To start a zookeeper instance and reproduce ZK-1496, run:
cd OKLib
./misc/scripts/zookeeper/ZK-1496/trigger_ZK-1496.sh [path_to_OathKeeper_root] [path_to_Zookeeper_root]
for example,
cd OKLib
./misc/scripts/zookeeper/ZK-1496/trigger_ZK-1496.sh ~/OKLib ~/zookeeper
The scripts would display signals when reproducing finished. We speed up the
procedures in codes for evaluation convenience. Also note that to faithfully
mimic this case it requires special clients and a cluster, for evaluation
convenience we added minor code changes thus you may experience issues if
trying to directly connect to zk instance. You could use echo dump | nc localhost 2181
to observe the symptom (ephemeral node exists forever).
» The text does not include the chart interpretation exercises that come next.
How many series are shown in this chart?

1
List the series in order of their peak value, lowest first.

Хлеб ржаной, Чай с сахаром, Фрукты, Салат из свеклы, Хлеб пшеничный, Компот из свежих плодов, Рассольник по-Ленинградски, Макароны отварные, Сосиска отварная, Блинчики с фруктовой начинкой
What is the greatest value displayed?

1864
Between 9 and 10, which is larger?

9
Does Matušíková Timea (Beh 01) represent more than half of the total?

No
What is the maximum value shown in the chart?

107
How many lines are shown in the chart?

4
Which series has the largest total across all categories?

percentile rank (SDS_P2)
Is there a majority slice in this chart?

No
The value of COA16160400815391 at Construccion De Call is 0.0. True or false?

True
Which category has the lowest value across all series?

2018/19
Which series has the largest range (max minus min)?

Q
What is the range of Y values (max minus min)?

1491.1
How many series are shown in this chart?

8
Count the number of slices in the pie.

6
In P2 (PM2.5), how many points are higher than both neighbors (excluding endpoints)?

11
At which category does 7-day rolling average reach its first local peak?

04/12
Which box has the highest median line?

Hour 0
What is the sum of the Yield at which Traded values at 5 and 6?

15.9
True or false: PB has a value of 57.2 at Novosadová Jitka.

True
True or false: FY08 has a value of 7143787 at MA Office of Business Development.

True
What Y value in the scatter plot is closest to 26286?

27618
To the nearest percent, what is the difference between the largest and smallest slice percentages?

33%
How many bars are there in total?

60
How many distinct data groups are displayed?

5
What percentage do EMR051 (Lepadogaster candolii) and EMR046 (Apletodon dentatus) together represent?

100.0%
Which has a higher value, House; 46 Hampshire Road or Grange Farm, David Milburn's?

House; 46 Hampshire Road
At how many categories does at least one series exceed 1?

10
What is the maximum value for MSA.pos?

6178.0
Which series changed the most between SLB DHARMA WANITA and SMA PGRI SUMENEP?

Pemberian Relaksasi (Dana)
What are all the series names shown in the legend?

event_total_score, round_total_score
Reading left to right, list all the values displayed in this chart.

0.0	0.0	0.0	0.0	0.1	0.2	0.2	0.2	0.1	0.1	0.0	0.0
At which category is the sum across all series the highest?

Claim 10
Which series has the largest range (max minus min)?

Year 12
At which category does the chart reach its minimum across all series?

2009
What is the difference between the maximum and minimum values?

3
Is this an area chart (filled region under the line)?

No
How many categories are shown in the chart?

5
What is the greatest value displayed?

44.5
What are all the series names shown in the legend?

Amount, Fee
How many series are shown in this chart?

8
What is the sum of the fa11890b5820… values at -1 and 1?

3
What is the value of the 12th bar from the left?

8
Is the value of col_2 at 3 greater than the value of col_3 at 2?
🏁 For Artifact Evaluation: you should skip this step as the step 8.4.1 already started the system instances.
If you want to detect unknown failures in the deployed system, you can start the system as usual. If previous modifications to startup scripts are good, the system instance should work.
For example, to start zookeeper:
cp conf/zoo_sample.cfg conf/zoo.cfg
bin/zkServer.sh start
The checking result will be printed to stdout (or redirected to logs depending on target system's log configuration, for example, zookeeper saves output to zookeeper/logs/zookeeper-*.out
). If some invariant fails and report, the log would print failed invariants such as:
[...]ASSERT FAIL! #220
Invariant{template=oathkeeper.runtime.template.OpImplyOpTemplate, context=Context{left=OpTriggerEvent{opName='org.apache.zookeeper.server.SessionTrackerImpl.setSessionClosing(long)', system_timestamp=1648416409404, logical_timestamp=2}, right=OpTriggerEvent{opName='org.apache.zookeeper.server.SessionTrackerImpl.removeSession(long)', system_timestamp=1648416409404, logical_timestamp=7}
Please see the README_detailed.md for further instructions.
-
OKLib needs to compile and execute old versions of target systems. Such old versions, in some cases, depend on libraries that are already deprecated and no longer accesible, causing the target system not directly compilable. One workaround is to provide interface for users to manually add a patch to modify the project compilation configuration (such as pom.xml) of target system to disable certain modules that blocks compilation.
-
Rule inference and verification are memory-consuming process and could trigger a lot of GCs for if test execution trace is very long. We suggest using physical machines with larger memories.
Chang Lou, Yuzhuo Jing, and Peng Huang. Demystifying and Checking Silent Semantic Violations in Large Distributed Systems. To appear in Proceedings of the 16th USENIX Symposium on Operating Systems Design and Implementation (OSDI '22), Carlsbad, CA, USA, July 2022.
We very appreciate the reviewers of OSDI'22 Artifact Evaluation try out this tool and provide useful feedbacks.